▶ [TASK LIST]:
a - Transcribe the passage of the call for papers that begins with the words containing "We strongly encourage, and" and ends with "culture explorations, etc.)".
b - Name every adult professional that the call for papers gives as an example of the wider relationship circles that affect young people.

▶ [EXCERPT PROVIDED]:
CFP: “In Relation: Children, Youth, and Belonging”

Society for the History of Children and Youth
Eighth Biennial Conference: “In Relation: Children, Youth, and Belonging”

June 24-26, 2015
University of British Columbia
Vancouver, British Columbia, Canada

Submission Deadline: October 1, 2014

The Program Committee invites proposals for panels, papers, roundtables or workshops that explore histories of children and youth from any place and in any era. We will, however, give particular attention to proposals with a strong historical emphasis and that bear on the theme of this year’s conference. Relationships are foundational to human lives and to children’s experience of the world. They might involve coercion and suffering, or agency and liberation. Domestic relationships with parents, caregivers, siblings, relatives, and pets shape young people’s sense of self, their experiences and their place in the world. Wider relationship circles, including those with peers and adult professionals such as teachers, doctors, police, and social workers, likewise affect young people’s position in the world in diverse ways. The complex effects of large-scale events and phenomena including colonization, imperialism, war, industrialization, urbanization, and disease epidemics, among others, have both direct and indirect effects on young peoples’ relationships that vary across time and cultural context. Virtual relationships facilitated by letter writing and, more recently, digital technology, provide young people with a distinctive window onto international connections and cross-cultural influences. Relations of power, often uneven and always nuanced by gender, race, class, sexuality, and (dis)ability, flow through all relationships that young people forge and encounter. Historical research that explores the varied meanings attached to the range of relationships young people experience usefully expands our understanding of both the past and present.

Foci for papers and sessions, for example, might explore:

  • theorizing relationality as a key concept in the history of children and youth, characterizing intimate as well as global relations
  • Indigeneity and relations shaped by colonization and imperialism, as well as Indigenous agency and resilience
  • the impact of large and small scale social change on young people’s relationships
  • relationships shaped by race, class, gender, ethnicity, sexuality and (dis)ability
  • the challenge of historicising emotional aspects of relationships within families, communities and nations
  • intergenerational relations in the nature and flow of young people’s lives
  • the spatiality of relationships in homes, schools, institutions and other places
  • the role of travel, mobility, and migration in forging and maintaining relationships for young people
  • the fashioning and living out of childhood and youth as a dialogic or relational process.
  • Children, youth, and adult professionals

We strongly encourage, and will give priority to, submissions of complete panel sessions that incorporate international representation and global perspectives. Individual papers will also be considered. We also welcome proposals for non-traditional and experimental panel sessions that extend historical research in unusual directions (eg. research-in-progress workshops, methods and theory workshops, material culture explorations, etc.)

▶ [DATA LISTING]:
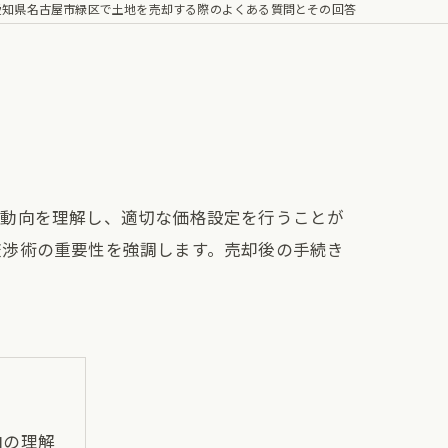
愛知県名古屋市緑区で土地を売却する際のよくある質問とその回答
場動向を理解し、適切な価格設定を行うことが
交渉術の重要性を強調します。売却後の手続き
向の理解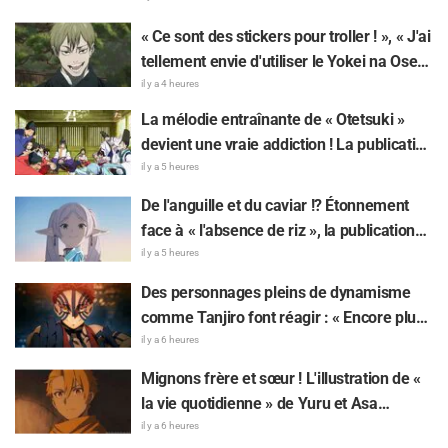
the Mermaid Island » fait réagir
« Ce sont des stickers pour troller ! », « J'ai
tellement envie d'utiliser le Yokei na Ose-
Wi-Fi!! » : les fans ravis par l'arrivée du 8e
il y a 4 heures
lot de stickers LINE « The Culling Game »
La mélodie entraînante de « Otetsuki »
devient une vraie addiction ! La publication
du MV de la chanson insérée de « The
il y a 5 heures
Elusive Samurai » fait sensation : « Un
De l'anguille et du caviar !? Étonnement
character song pour une œuvre historique
face à « l'absence de riz », la publication
à l'ère Reiwa »
sur « Frieren » fait réagir : « Choisir la
il y a 5 heures
grillade nature, c'est un truc de
Des personnages pleins de dynamisme
connaisseur »
comme Tanjiro font réagir : « Encore plus
spectaculaire que sur l'écran ! » — Une
il y a 6 heures
affiche géante de l'arc Château Infini de «
Mignons frère et sœur ! L'illustration de «
Demon Slayer: Kimetsu No Yaiba »
la vie quotidienne » de Yuru et Asa
apparaît à Ikebukuro et fait grand bruit
mangeant de la glace pilée dans «
il y a 6 heures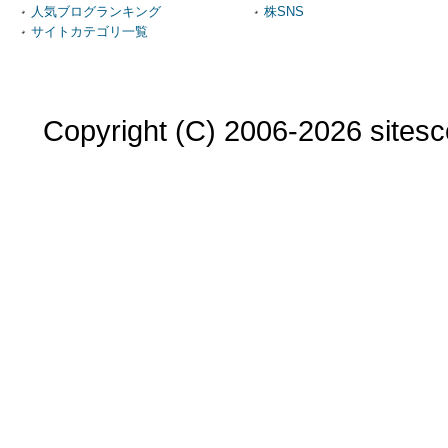
人気ブログランキング
株SNS
サイトカテゴリ一覧
Copyright (C) 2006-2026 sitesco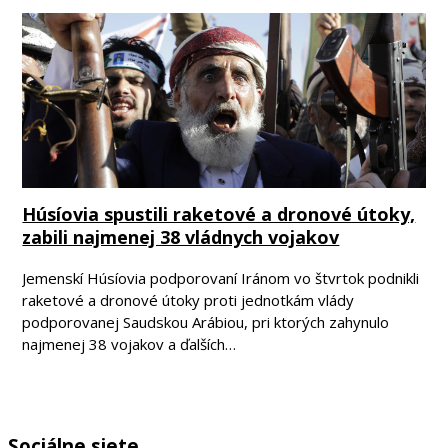
Húsíovia spustili raketové a dronové útoky,
zabili najmenej 38 vládnych vojakov
Jemenskí Húsíovia podporovaní Iránom vo štvrtok podnikli
raketové a dronové útoky proti jednotkám vlády
podporovanej Saudskou Arábiou, pri ktorých zahynulo
najmenej 38 vojakov a ďalších…
Sociálne siete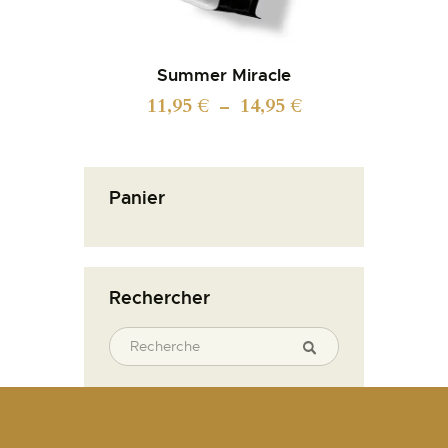
Summer Miracle
11,95
€
14,95
€
–
Panier
Rechercher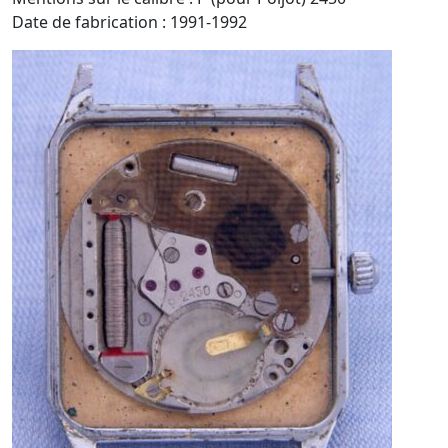
Date de fabrication : 1991-1992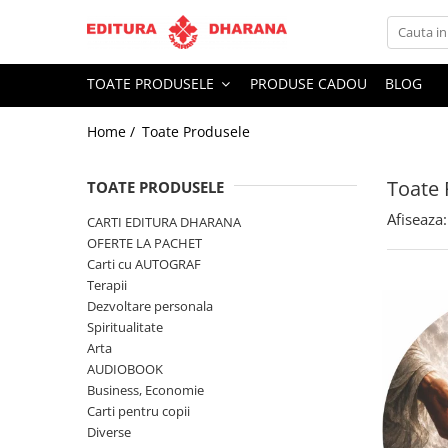
Toate Produsele
TOATE PRODUSELE
PRODUSE CADOU
BLOG
CARTI EDITURA DHARANA
Home /
Toate Produsele
OFERTE LA PACHET
Carti cu AUTOGRAF
Toate 
Terapii
TOATE PRODUSELE
Dietoterapie
Afiseaza:
CARTI EDITURA DHARANA
Dezvoltare personala
OFERTE LA PACHET
Carti cu AUTOGRAF
Spiritualitate
Terapii
Arta
Dezvoltare personala
AUDIOBOOK
Spiritualitate
Business, Economie
Arta
AUDIOBOOK
Carti pentru copii
Business, Economie
Diverse
Carti pentru copii
Filosofie
Diverse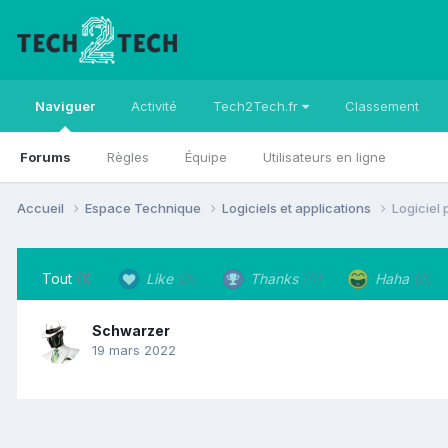
Naviguer
Activité
Tech2Tech.fr
Classement
Forums
Règles
Équipe
Utilisateurs en ligne
Accueil
Espace Technique
Logiciels et applications
Logiciel
Tout
(1)
Like
(0)
Thanks
(0)
Haha
(0)
Schwarzer
19 mars 2022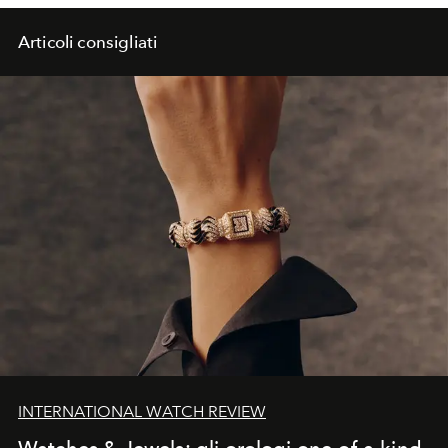
il proprio futuro.
Articoli consigliati
INTERNATIONAL WATCH REVIEW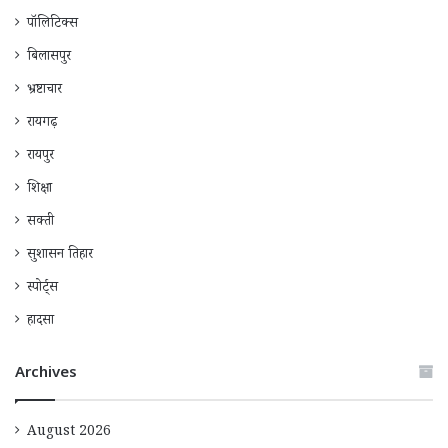
पॉलिटिक्स
बिलासपुर
भ्रष्टाचार
रायगढ़
रायपुर
शिक्षा
सक्ती
सुशासन तिहार
स्पोर्ट्स
हादसा
Archives
August 2026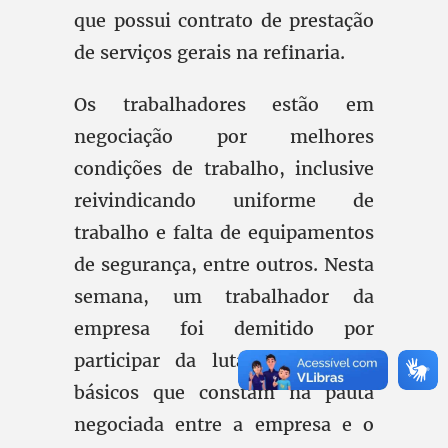
que possui contrato de prestação
de serviços gerais na refinaria.
Os trabalhadores estão em
negociação por melhores
condições de trabalho, inclusive
reivindicando uniforme de
trabalho e falta de equipamentos
de segurança, entre outros. Nesta
semana, um trabalhador da
empresa foi demitido por
participar da luta por direitos
básicos que constam na pauta
negociada entre a empresa e o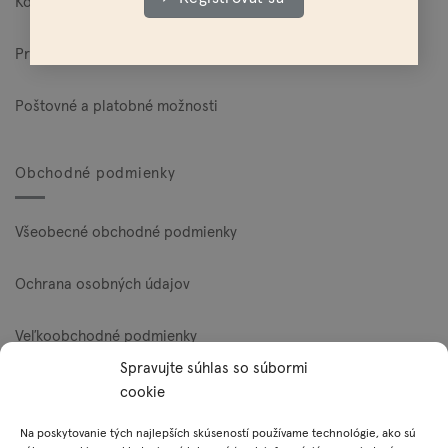
Kontakt
Predajne
Poštovné a platobné možnosti
Obchodné podmienky
Všeobecné obchodné podmienky
Ochrana osobných údajov
Veľkoobchodné podmienky
Spravujte súhlas so súbormi
Reklamačný poriadok
cookie
Na poskytovanie tých najlepších skúseností používame technológie, ako sú
Zásady používania súborov cookie (EÚ)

▶ [SOLUTIONS TO THE EXERCISE]:
a -
We strongly encourage, and will give priority to, submissions of complete panel sessions that incorporate international representation and global perspectives. Individual papers will also be considered. We also welcome proposals for non-traditional and experimental panel sessions that extend historical research in unusual directions (eg. research-in-progress workshops, methods and theory workshops, material culture explorations, etc.)

b - Teachers, doctors, police, social workers